Stored records:
==========
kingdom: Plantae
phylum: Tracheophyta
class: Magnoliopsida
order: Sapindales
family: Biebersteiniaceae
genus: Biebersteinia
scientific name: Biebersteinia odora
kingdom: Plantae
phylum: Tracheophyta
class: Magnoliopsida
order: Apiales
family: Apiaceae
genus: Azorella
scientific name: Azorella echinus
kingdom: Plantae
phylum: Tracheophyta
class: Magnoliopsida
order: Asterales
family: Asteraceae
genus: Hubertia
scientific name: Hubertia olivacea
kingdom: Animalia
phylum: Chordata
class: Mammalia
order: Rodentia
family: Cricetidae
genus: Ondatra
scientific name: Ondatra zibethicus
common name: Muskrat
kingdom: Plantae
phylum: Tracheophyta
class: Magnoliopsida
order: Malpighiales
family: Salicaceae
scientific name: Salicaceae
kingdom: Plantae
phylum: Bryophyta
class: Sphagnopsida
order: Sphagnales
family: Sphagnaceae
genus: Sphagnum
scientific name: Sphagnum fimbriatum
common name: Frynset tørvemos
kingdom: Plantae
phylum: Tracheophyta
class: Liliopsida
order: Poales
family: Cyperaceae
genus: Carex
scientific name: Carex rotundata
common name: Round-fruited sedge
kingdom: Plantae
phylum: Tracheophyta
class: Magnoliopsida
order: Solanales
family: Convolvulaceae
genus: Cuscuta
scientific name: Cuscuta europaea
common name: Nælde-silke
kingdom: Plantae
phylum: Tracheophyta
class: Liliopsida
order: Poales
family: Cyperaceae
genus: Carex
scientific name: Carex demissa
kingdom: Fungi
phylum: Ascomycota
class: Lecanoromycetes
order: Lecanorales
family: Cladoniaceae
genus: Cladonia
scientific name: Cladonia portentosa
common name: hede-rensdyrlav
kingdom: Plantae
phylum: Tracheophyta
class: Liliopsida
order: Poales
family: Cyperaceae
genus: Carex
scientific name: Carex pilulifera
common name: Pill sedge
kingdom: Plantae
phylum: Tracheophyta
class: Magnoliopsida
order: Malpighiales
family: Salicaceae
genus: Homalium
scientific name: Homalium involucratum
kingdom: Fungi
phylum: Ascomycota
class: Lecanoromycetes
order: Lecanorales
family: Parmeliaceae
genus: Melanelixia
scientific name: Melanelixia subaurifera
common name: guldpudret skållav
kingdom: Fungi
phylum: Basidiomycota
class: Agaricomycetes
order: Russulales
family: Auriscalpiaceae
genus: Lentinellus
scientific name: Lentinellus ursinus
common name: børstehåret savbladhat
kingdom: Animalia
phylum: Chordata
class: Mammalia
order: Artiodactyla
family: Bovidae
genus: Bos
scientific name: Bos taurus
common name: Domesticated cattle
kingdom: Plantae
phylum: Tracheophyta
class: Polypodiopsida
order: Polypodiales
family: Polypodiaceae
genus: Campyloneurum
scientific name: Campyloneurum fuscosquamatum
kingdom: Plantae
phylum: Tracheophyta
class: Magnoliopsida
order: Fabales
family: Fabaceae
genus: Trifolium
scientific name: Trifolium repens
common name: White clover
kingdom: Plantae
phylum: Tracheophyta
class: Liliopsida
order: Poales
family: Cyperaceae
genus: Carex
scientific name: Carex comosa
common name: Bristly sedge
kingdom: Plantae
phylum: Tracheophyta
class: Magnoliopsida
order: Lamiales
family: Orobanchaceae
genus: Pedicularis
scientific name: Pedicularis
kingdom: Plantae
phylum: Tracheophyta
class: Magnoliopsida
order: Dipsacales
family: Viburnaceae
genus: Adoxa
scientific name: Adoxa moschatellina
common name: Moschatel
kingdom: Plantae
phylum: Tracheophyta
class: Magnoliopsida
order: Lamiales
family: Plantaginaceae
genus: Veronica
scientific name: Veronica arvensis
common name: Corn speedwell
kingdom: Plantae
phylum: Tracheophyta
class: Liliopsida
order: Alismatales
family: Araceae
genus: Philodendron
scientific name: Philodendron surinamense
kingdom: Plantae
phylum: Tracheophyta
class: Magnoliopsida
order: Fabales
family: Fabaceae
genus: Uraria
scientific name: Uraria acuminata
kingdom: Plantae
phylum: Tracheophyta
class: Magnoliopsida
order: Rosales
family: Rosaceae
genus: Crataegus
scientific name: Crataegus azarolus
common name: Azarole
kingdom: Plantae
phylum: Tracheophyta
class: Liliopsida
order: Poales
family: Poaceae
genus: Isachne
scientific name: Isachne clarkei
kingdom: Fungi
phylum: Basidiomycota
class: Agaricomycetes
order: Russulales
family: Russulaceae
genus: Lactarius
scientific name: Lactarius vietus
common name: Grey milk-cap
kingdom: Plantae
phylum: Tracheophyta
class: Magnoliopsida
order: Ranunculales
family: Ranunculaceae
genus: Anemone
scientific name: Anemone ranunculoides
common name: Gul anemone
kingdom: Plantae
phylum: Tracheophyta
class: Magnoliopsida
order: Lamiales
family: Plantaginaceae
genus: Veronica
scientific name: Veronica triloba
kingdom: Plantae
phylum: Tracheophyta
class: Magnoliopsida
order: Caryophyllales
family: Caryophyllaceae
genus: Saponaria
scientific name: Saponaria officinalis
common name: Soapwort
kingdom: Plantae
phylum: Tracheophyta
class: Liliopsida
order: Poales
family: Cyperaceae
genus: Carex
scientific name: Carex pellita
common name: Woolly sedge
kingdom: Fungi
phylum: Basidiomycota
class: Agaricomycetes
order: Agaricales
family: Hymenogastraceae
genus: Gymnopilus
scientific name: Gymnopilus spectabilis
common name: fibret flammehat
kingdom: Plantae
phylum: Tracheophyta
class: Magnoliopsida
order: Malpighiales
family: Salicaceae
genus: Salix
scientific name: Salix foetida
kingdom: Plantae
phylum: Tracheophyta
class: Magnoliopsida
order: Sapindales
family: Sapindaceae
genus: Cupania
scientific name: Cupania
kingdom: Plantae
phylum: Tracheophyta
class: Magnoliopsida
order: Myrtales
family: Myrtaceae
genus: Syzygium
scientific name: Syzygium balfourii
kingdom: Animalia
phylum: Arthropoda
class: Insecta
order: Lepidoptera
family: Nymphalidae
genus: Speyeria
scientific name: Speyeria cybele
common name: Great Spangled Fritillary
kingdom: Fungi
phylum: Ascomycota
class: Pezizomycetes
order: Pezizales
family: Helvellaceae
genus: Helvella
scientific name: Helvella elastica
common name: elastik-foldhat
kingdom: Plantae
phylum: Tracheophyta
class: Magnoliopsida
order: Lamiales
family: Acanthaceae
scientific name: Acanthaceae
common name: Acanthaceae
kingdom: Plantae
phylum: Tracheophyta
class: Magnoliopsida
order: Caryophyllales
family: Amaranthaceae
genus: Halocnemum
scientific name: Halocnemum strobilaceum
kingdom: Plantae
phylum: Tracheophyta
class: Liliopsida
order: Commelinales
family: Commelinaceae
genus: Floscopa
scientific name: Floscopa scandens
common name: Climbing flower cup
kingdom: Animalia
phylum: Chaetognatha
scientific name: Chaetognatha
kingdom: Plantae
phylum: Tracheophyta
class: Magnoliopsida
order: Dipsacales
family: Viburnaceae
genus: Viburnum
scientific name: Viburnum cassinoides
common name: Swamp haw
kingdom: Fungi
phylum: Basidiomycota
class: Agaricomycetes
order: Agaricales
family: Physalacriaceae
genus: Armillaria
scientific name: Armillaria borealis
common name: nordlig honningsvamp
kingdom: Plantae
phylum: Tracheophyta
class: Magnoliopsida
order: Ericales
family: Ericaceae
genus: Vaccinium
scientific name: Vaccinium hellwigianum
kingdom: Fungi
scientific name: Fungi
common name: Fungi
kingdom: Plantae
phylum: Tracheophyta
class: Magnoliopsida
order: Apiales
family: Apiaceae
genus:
==========
TASK GOAL
Retype every line of the items above word for word, from the first item through the last.

SOLUTION TO THE EXERCISE
kingdom: Plantae
phylum: Tracheophyta
class: Magnoliopsida
order: Sapindales
family: Biebersteiniaceae
genus: Biebersteinia
scientific name: Biebersteinia odora
kingdom: Plantae
phylum: Tracheophyta
class: Magnoliopsida
order: Apiales
family: Apiaceae
genus: Azorella
scientific name: Azorella echinus
kingdom: Plantae
phylum: Tracheophyta
class: Magnoliopsida
order: Asterales
family: Asteraceae
genus: Hubertia
scientific name: Hubertia olivacea
kingdom: Animalia
phylum: Chordata
class: Mammalia
order: Rodentia
family: Cricetidae
genus: Ondatra
scientific name: Ondatra zibethicus
common name: Muskrat
kingdom: Plantae
phylum: Tracheophyta
class: Magnoliopsida
order: Malpighiales
family: Salicaceae
scientific name: Salicaceae
kingdom: Plantae
phylum: Bryophyta
class: Sphagnopsida
order: Sphagnales
family: Sphagnaceae
genus: Sphagnum
scientific name: Sphagnum fimbriatum
common name: Frynset tørvemos
kingdom: Plantae
phylum: Tracheophyta
class: Liliopsida
order: Poales
family: Cyperaceae
genus: Carex
scientific name: Carex rotundata
common name: Round-fruited sedge
kingdom: Plantae
phylum: Tracheophyta
class: Magnoliopsida
order: Solanales
family: Convolvulaceae
genus: Cuscuta
scientific name: Cuscuta europaea
common name: Nælde-silke
kingdom: Plantae
phylum: Tracheophyta
class: Liliopsida
order: Poales
family: Cyperaceae
genus: Carex
scientific name: Carex demissa
kingdom: Fungi
phylum: Ascomycota
class: Lecanoromycetes
order: Lecanorales
family: Cladoniaceae
genus: Cladonia
scientific name: Cladonia portentosa
common name: hede-rensdyrlav
kingdom: Plantae
phylum: Tracheophyta
class: Liliopsida
order: Poales
family: Cyperaceae
genus: Carex
scientific name: Carex pilulifera
common name: Pill sedge
kingdom: Plantae
phylum: Tracheophyta
class: Magnoliopsida
order: Malpighiales
family: Salicaceae
genus: Homalium
scientific name: Homalium involucratum
kingdom: Fungi
phylum: Ascomycota
class: Lecanoromycetes
order: Lecanorales
family: Parmeliaceae
genus: Melanelixia
scientific name: Melanelixia subaurifera
common name: guldpudret skållav
kingdom: Fungi
phylum: Basidiomycota
class: Agaricomycetes
order: Russulales
family: Auriscalpiaceae
genus: Lentinellus
scientific name: Lentinellus ursinus
common name: børstehåret savbladhat
kingdom: Animalia
phylum: Chordata
class: Mammalia
order: Artiodactyla
family: Bovidae
genus: Bos
scientific name: Bos taurus
common name: Domesticated cattle
kingdom: Plantae
phylum: Tracheophyta
class: Polypodiopsida
order: Polypodiales
family: Polypodiaceae
genus: Campyloneurum
scientific name: Campyloneurum fuscosquamatum
kingdom: Plantae
phylum: Tracheophyta
class: Magnoliopsida
order: Fabales
family: Fabaceae
genus: Trifolium
scientific name: Trifolium repens
common name: White clover
kingdom: Plantae
phylum: Tracheophyta
class: Liliopsida
order: Poales
family: Cyperaceae
genus: Carex
scientific name: Carex comosa
common name: Bristly sedge
kingdom: Plantae
phylum: Tracheophyta
class: Magnoliopsida
order: Lamiales
family: Orobanchaceae
genus: Pedicularis
scientific name: Pedicularis
kingdom: Plantae
phylum: Tracheophyta
class: Magnoliopsida
order: Dipsacales
family: Viburnaceae
genus: Adoxa
scientific name: Adoxa moschatellina
common name: Moschatel
kingdom: Plantae
phylum: Tracheophyta
class: Magnoliopsida
order: Lamiales
family: Plantaginaceae
genus: Veronica
scientific name: Veronica arvensis
common name: Corn speedwell
kingdom: Plantae
phylum: Tracheophyta
class: Liliopsida
order: Alismatales
family: Araceae
genus: Philodendron
scientific name: Philodendron surinamense
kingdom: Plantae
phylum: Tracheophyta
class: Magnoliopsida
order: Fabales
family: Fabaceae
genus: Uraria
scientific name: Uraria acuminata
kingdom: Plantae
phylum: Tracheophyta
class: Magnoliopsida
order: Rosales
family: Rosaceae
genus: Crataegus
scientific name: Crataegus azarolus
common name: Azarole
kingdom: Plantae
phylum: Tracheophyta
class: Liliopsida
order: Poales
family: Poaceae
genus: Isachne
scientific name: Isachne clarkei
kingdom: Fungi
phylum: Basidiomycota
class: Agaricomycetes
order: Russulales
family: Russulaceae
genus: Lactarius
scientific name: Lactarius vietus
common name: Grey milk-cap
kingdom: Plantae
phylum: Tracheophyta
class: Magnoliopsida
order: Ranunculales
family: Ranunculaceae
genus: Anemone
scientific name: Anemone ranunculoides
common name: Gul anemone
kingdom: Plantae
phylum: Tracheophyta
class: Magnoliopsida
order: Lamiales
family: Plantaginaceae
genus: Veronica
scientific name: Veronica triloba
kingdom: Plantae
phylum: Tracheophyta
class: Magnoliopsida
order: Caryophyllales
family: Caryophyllaceae
genus: Saponaria
scientific name: Saponaria officinalis
common name: Soapwort
kingdom: Plantae
phylum: Tracheophyta
class: Liliopsida
order: Poales
family: Cyperaceae
genus: Carex
scientific name: Carex pellita
common name: Woolly sedge
kingdom: Fungi
phylum: Basidiomycota
class: Agaricomycetes
order: Agaricales
family: Hymenogastraceae
genus: Gymnopilus
scientific name: Gymnopilus spectabilis
common name: fibret flammehat
kingdom: Plantae
phylum: Tracheophyta
class: Magnoliopsida
order: Malpighiales
family: Salicaceae
genus: Salix
scientific name: Salix foetida
kingdom: Plantae
phylum: Tracheophyta
class: Magnoliopsida
order: Sapindales
family: Sapindaceae
genus: Cupania
scientific name: Cupania
kingdom: Plantae
phylum: Tracheophyta
class: Magnoliopsida
order: Myrtales
family: Myrtaceae
genus: Syzygium
scientific name: Syzygium balfourii
kingdom: Animalia
phylum: Arthropoda
class: Insecta
order: Lepidoptera
family: Nymphalidae
genus: Speyeria
scientific name: Speyeria cybele
common name: Great Spangled Fritillary
kingdom: Fungi
phylum: Ascomycota
class: Pezizomycetes
order: Pezizales
family: Helvellaceae
genus: Helvella
scientific name: Helvella elastica
common name: elastik-foldhat
kingdom: Plantae
phylum: Tracheophyta
class: Magnoliopsida
order: Lamiales
family: Acanthaceae
scientific name: Acanthaceae
common name: Acanthaceae
kingdom: Plantae
phylum: Tracheophyta
class: Magnoliopsida
order: Caryophyllales
family: Amaranthaceae
genus: Halocnemum
scientific name: Halocnemum strobilaceum
kingdom: Plantae
phylum: Tracheophyta
class: Liliopsida
order: Commelinales
family: Commelinaceae
genus: Floscopa
scientific name: Floscopa scandens
common name: Climbing flower cup
kingdom: Animalia
phylum: Chaetognatha
scientific name: Chaetognatha
kingdom: Plantae
phylum: Tracheophyta
class: Magnoliopsida
order: Dipsacales
family: Viburnaceae
genus: Viburnum
scientific name: Viburnum cassinoides
common name: Swamp haw
kingdom: Fungi
phylum: Basidiomycota
class: Agaricomycetes
order: Agaricales
family: Physalacriaceae
genus: Armillaria
scientific name: Armillaria borealis
common name: nordlig honningsvamp
kingdom: Plantae
phylum: Tracheophyta
class: Magnoliopsida
order: Ericales
family: Ericaceae
genus: Vaccinium
scientific name: Vaccinium hellwigianum
kingdom: Fungi
scientific name: Fungi
common name: Fungi
kingdom: Plantae
phylum: Tracheophyta
class: Magnoliopsida
order: Apiales
family: Apiaceae
genus:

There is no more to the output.